By Gregg Hoffmann
State Transportation Secretary Frank Busalacchi said Wednesday that the Doyle Administration will do everything it can to aid the ethanol industry to develop in the state.
Busalacchi told 1,500 participants in the International Fuel Ethanol Workshop and Trade Show that ethanol could be a key to state transportation challenges and to Gov. Jim Doyle’s Grow Wisconsin initiative.
“To grow corn is to grow Wisconsin,” Busalacchi said, in what he said was a paraphrase of Doyle. He added that ethanol provides “value-added” products that benefit agriculture and other segments of the state economy while also helping the environment.
State government also receives an estimated $1.2 million per year in tax revenue from the ethanol industry, Busalacchi said.
Busalacchi expressed some concerns that incentives for ethanol and renewable fuels survive a federal energy program that is still being debated. “We feel confident that we can still get adequate federal funds for transportation and what is needed for renewable energy options,” he said.
Dan Schoof, 45th Assembly District Representative who will take over as head of the state Department of Energy on July 6, said he understands the potential impact of the ethanol industry.

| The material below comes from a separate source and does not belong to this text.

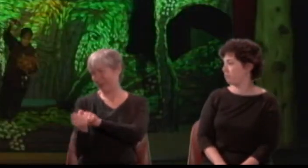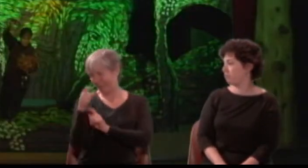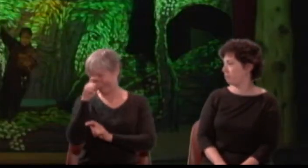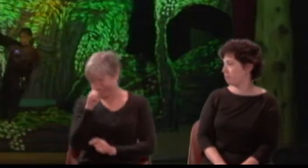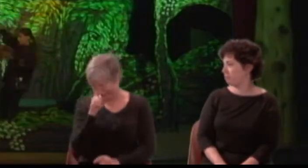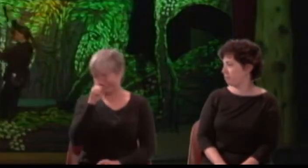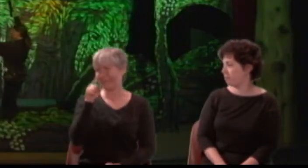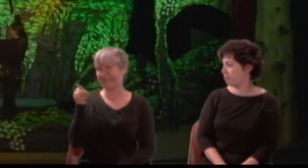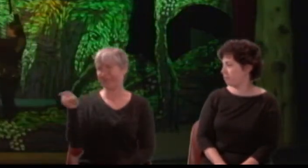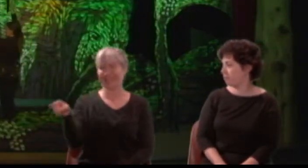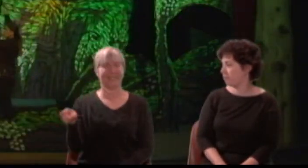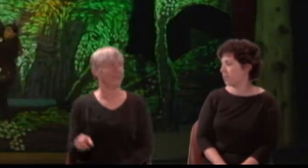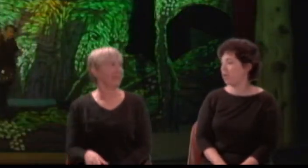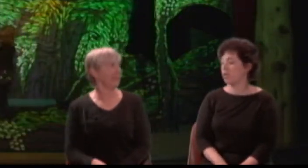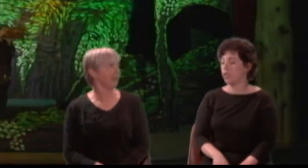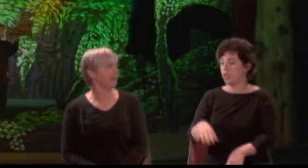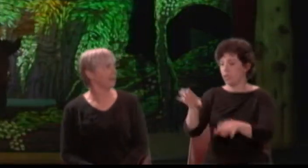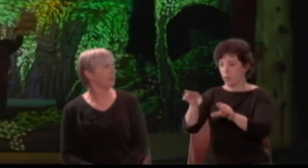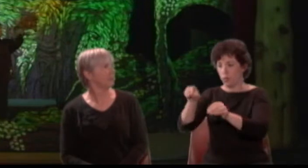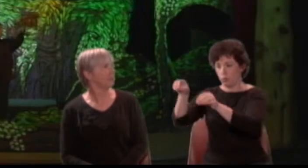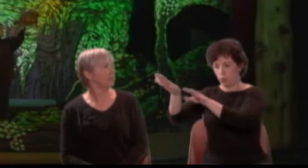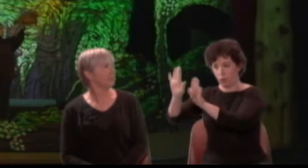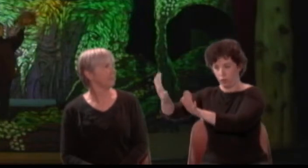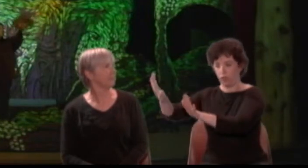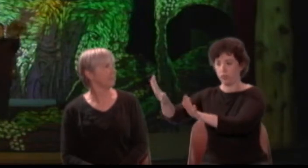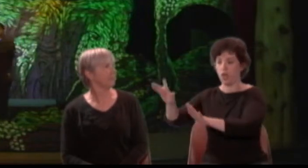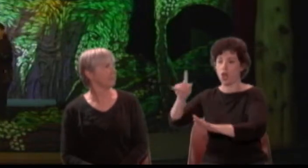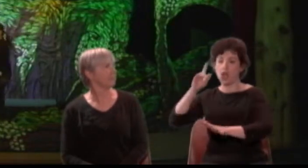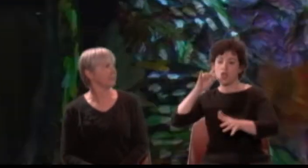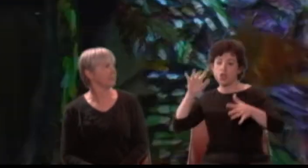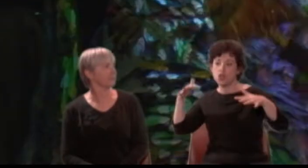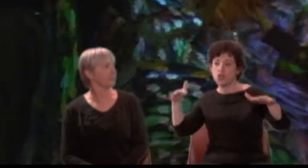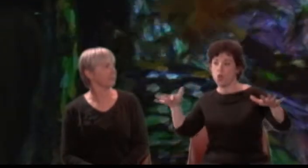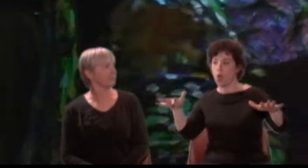Oberon: Stand aside: the noise they make will cause Demetrius to awake.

“In my district, we have Genencor (which produces enzymes for converting grain starches into sugars), Badger State Ethanol and GM, which is producing SUVs that can use ethanol,” Schoof said. “I have seen the job creating potential.”
Schoof called for “removal of the dependency on the oil fields on the Middle East and move it to the farm fields of the Midwest and world.”
The conference, which runs through Friday at the Monona Terrace Community and Convention Center, is the biggest in the 20 years of FEW (Fuel Ethanol Workshop).
Wisconsin has three operating ethanol plants and two more under construction. It lags behind surrounding states like Iowa and Minnesota. Ethanol plants also have faced somewhat strong opposition in places of the state.